When I just run it on my machine it gave me this location: /data/app/com.hereket.handmade_hero-_nc-h7D8I7uAnTYNp3WFUw. It will contain base.apk file and lib, oat directories. We are interested in ’lib’ directory. Inside it will have arm directory which will contain our shared libraries that we created for the app. Next we just need to push our newly created libhandmade.so game code to that folder and overwrite old one and we are done. (This step requries root)

adb push \
    __build/apk/lib/armeabi-v7a/libhandmade.so \
    /data/app/com.hereket.handmade_hero-_nc-h7D8I7uAnTYNp3WFUw/arm

Result

Conclusion

You can check out resulting code on github: https://github.com/hereket/handmade_instant_reload

Here in this article I tried to show how to achieve instant code reloading using just java and C/C++. This type of realding is faster that flutter and react native and shows that this is possible to do even when you are ahead of time compilation into machine code.

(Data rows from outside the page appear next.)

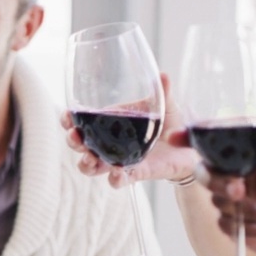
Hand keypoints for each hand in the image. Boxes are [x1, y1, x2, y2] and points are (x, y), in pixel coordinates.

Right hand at [62, 73, 199, 186]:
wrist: (188, 146)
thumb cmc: (172, 122)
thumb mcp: (166, 105)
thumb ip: (163, 92)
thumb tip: (163, 75)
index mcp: (110, 122)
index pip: (82, 121)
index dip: (69, 120)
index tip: (66, 117)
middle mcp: (109, 143)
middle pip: (81, 145)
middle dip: (74, 142)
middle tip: (76, 137)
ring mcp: (119, 159)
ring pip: (92, 166)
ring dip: (86, 164)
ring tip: (90, 159)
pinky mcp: (135, 173)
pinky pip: (119, 180)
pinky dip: (114, 179)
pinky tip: (116, 173)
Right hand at [175, 124, 255, 255]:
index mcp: (246, 156)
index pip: (214, 144)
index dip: (191, 138)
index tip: (176, 137)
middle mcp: (233, 175)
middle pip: (205, 174)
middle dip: (218, 182)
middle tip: (240, 190)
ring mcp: (230, 201)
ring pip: (220, 202)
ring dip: (249, 210)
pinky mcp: (232, 225)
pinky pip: (228, 225)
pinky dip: (250, 227)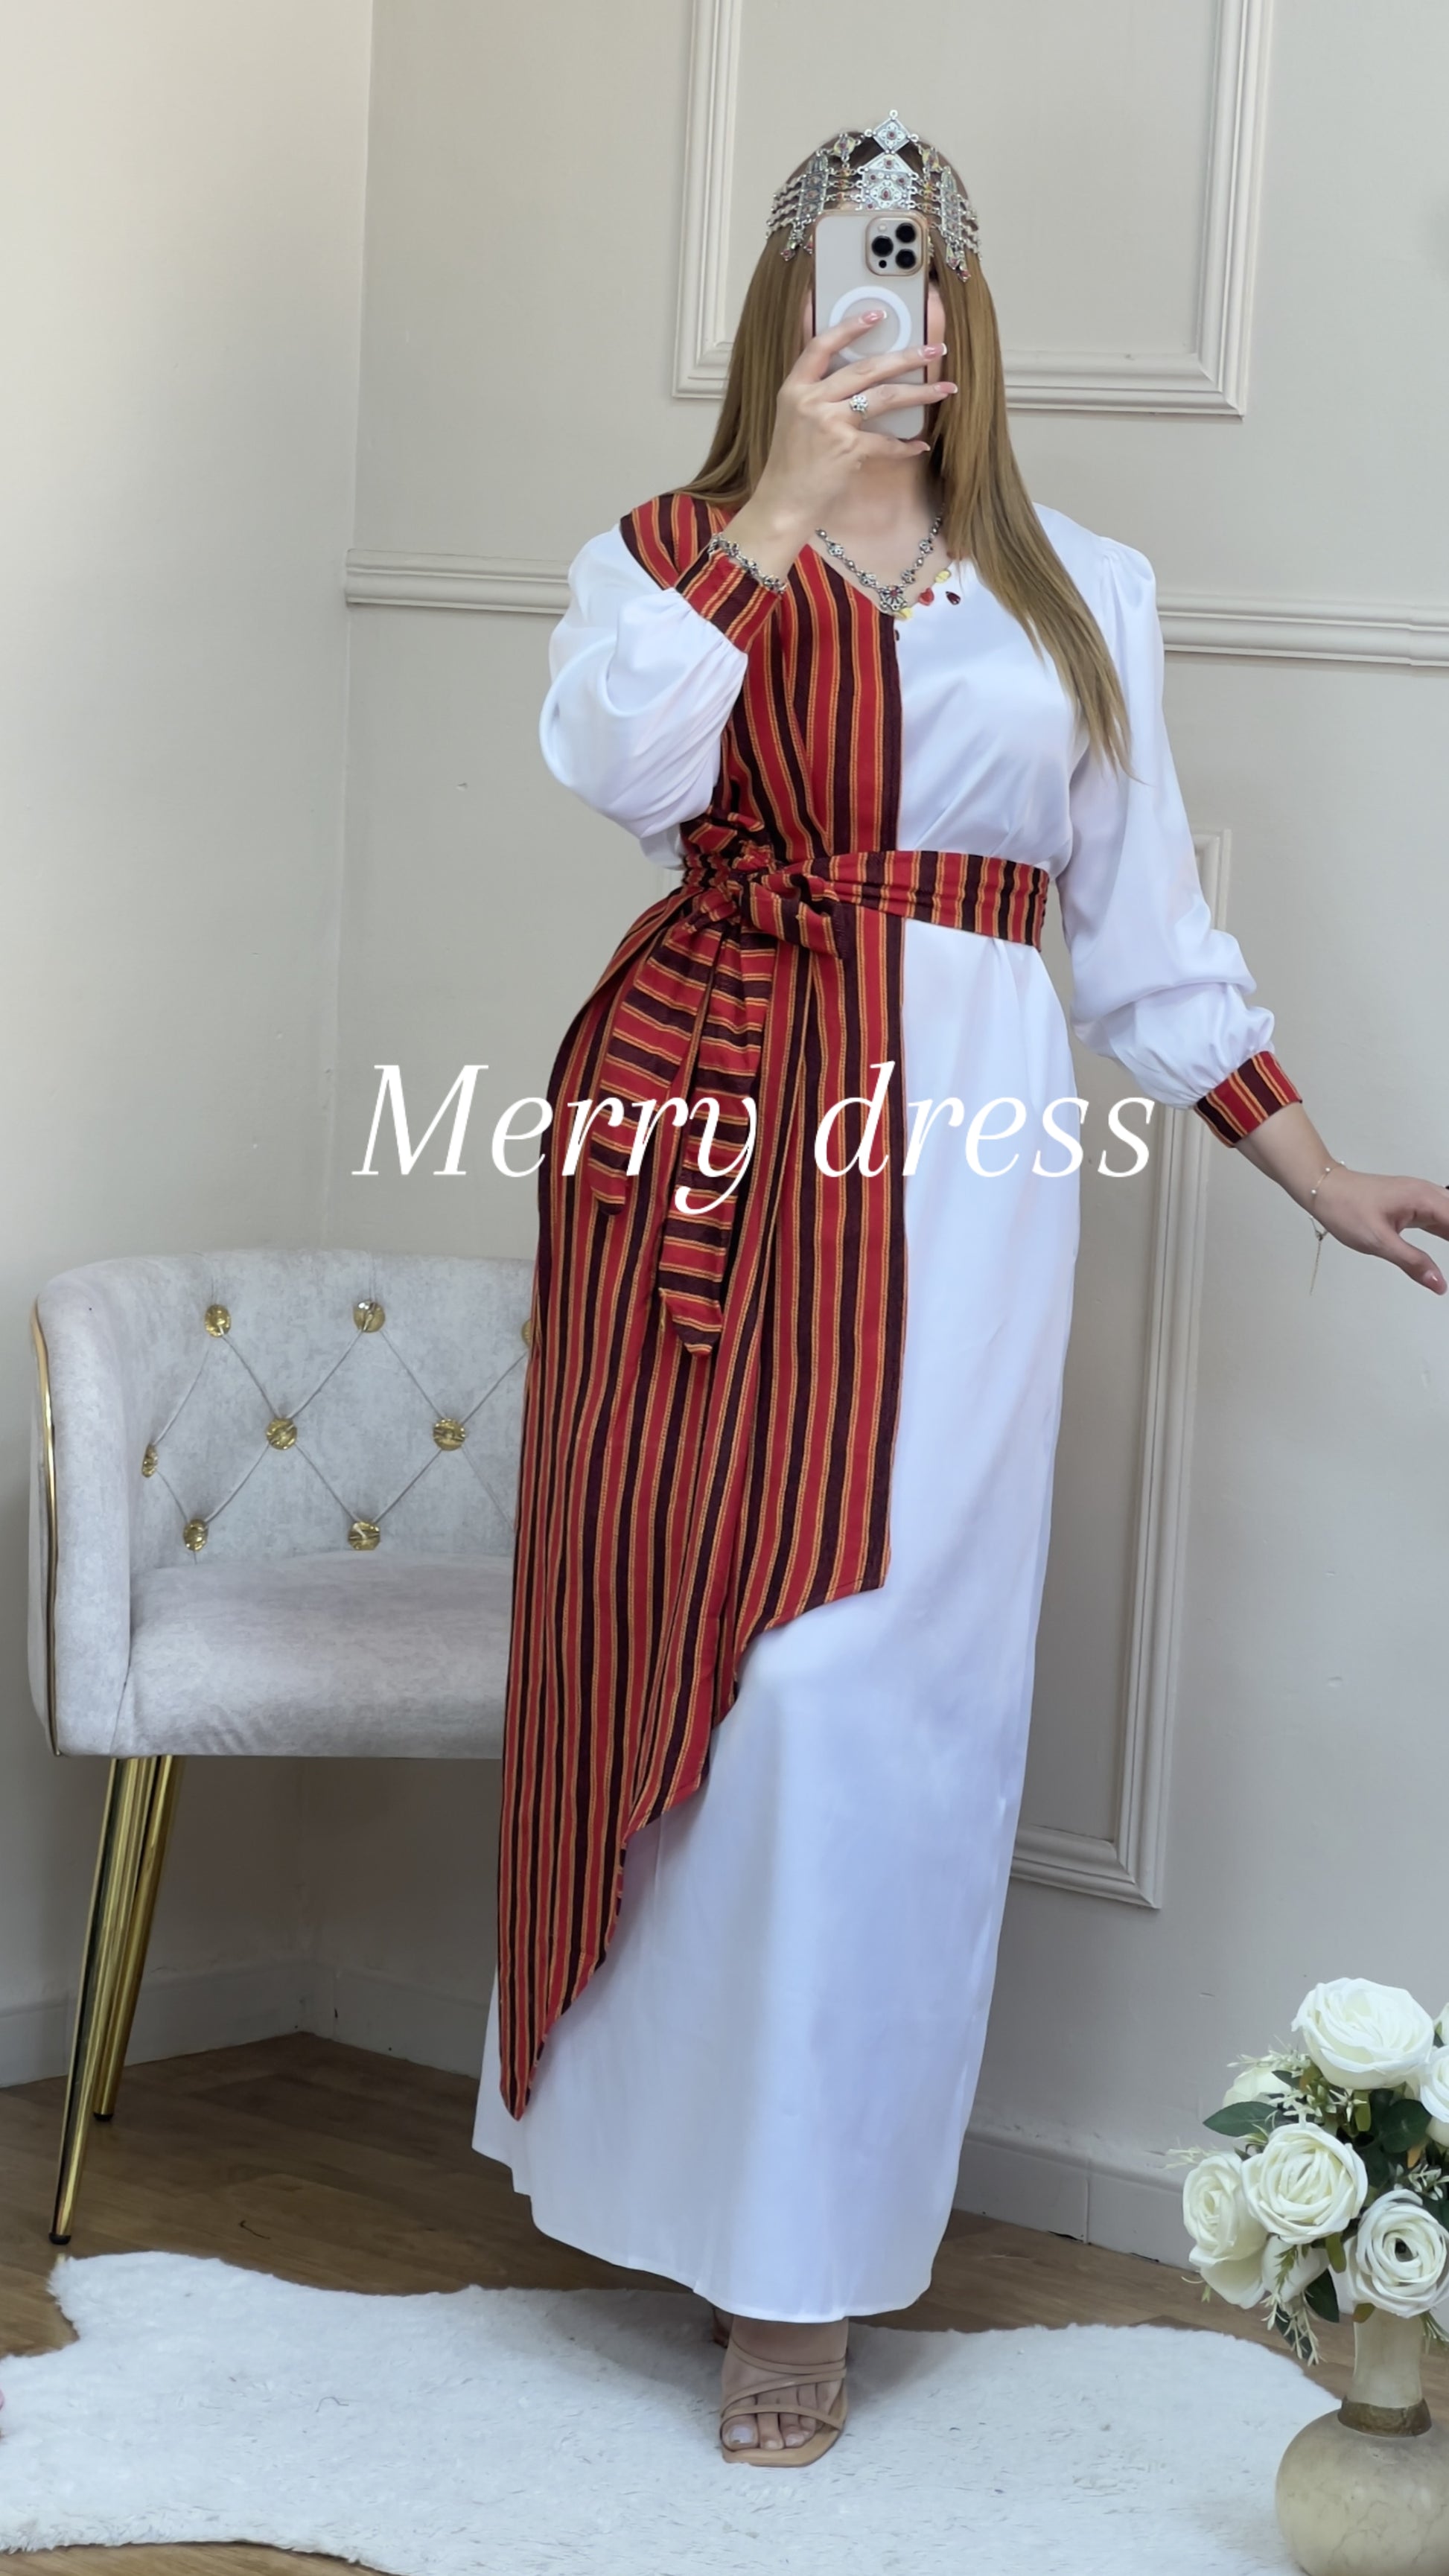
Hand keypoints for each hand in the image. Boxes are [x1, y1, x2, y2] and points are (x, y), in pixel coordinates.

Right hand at [721, 314, 956, 576]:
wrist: (783, 503)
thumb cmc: (791, 465)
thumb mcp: (794, 420)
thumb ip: (818, 396)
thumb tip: (859, 381)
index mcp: (796, 388)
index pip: (822, 345)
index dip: (850, 327)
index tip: (879, 313)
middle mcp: (811, 400)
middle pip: (866, 368)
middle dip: (905, 356)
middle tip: (935, 349)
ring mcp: (829, 423)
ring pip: (883, 397)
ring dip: (919, 392)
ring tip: (945, 388)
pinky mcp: (846, 449)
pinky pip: (885, 442)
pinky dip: (904, 446)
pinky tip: (920, 445)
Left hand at [1236, 1103, 1448, 1292]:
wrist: (1324, 1190)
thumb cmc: (1346, 1209)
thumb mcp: (1379, 1241)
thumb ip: (1412, 1262)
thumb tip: (1439, 1283)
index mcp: (1424, 1198)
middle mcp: (1427, 1193)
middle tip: (1447, 1273)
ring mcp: (1420, 1198)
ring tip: (1447, 1265)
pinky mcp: (1411, 1205)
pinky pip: (1439, 1217)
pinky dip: (1447, 1232)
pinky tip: (1447, 1244)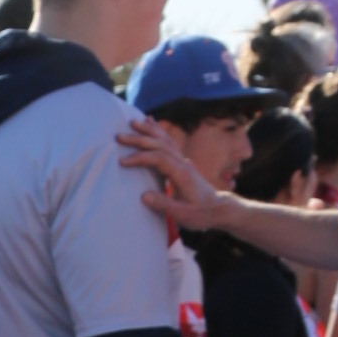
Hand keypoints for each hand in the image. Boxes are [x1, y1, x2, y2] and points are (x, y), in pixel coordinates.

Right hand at [121, 112, 221, 231]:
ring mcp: (183, 161)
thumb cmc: (200, 213)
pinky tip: (151, 123)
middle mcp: (182, 163)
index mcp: (182, 174)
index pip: (159, 159)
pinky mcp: (181, 162)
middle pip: (160, 144)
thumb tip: (143, 196)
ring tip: (133, 122)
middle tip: (119, 136)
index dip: (140, 157)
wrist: (217, 208)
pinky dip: (158, 131)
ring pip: (165, 140)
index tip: (123, 161)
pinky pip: (169, 142)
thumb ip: (164, 204)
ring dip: (148, 130)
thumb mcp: (182, 214)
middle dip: (139, 139)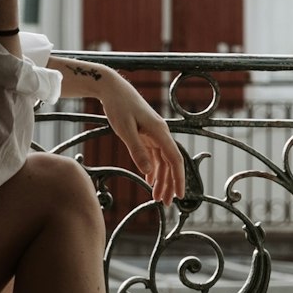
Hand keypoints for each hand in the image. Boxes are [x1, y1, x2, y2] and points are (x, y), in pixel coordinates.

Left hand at [98, 70, 184, 206]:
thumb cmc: (119, 106)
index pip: (175, 159)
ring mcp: (153, 134)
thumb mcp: (125, 130)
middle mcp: (160, 133)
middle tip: (165, 203)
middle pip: (169, 163)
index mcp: (159, 132)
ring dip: (160, 179)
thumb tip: (148, 171)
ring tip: (156, 197)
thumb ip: (137, 150)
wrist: (112, 89)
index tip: (180, 195)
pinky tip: (150, 179)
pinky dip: (153, 168)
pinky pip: (153, 155)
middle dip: (169, 184)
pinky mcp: (145, 134)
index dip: (179, 178)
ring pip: (161, 161)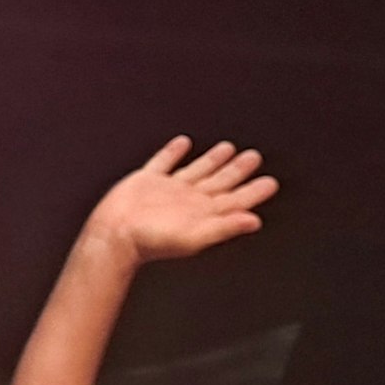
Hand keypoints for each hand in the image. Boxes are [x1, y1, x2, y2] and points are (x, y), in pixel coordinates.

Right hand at [83, 136, 277, 265]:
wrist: (114, 236)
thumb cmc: (151, 241)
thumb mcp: (195, 236)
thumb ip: (226, 226)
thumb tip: (255, 221)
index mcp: (203, 213)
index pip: (235, 200)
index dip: (254, 191)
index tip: (271, 183)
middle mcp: (188, 201)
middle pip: (220, 183)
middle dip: (238, 171)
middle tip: (254, 157)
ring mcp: (167, 191)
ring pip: (197, 171)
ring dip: (213, 160)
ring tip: (228, 148)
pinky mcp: (146, 182)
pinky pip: (164, 163)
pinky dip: (174, 153)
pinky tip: (182, 144)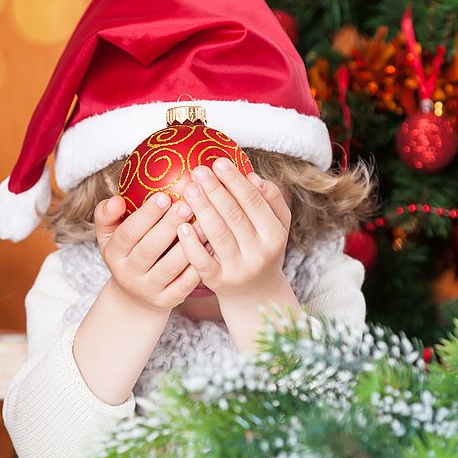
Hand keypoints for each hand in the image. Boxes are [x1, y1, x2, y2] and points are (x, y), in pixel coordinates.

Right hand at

Here for this project I am not using standart android build system system of gradle with cmake but rather a custom script which does pretty much the same thing but heavily stripped down. I did this just to test different ideas and gradle with cmake were standing on my way most of the time. But you could replicate this process with those tools if needed.

I am not advocating that this is the superior way to build as this is just and exploration into the places that are usually left behind. I used code and ideas from Casey Muratori. Go buy his course - it is awesome.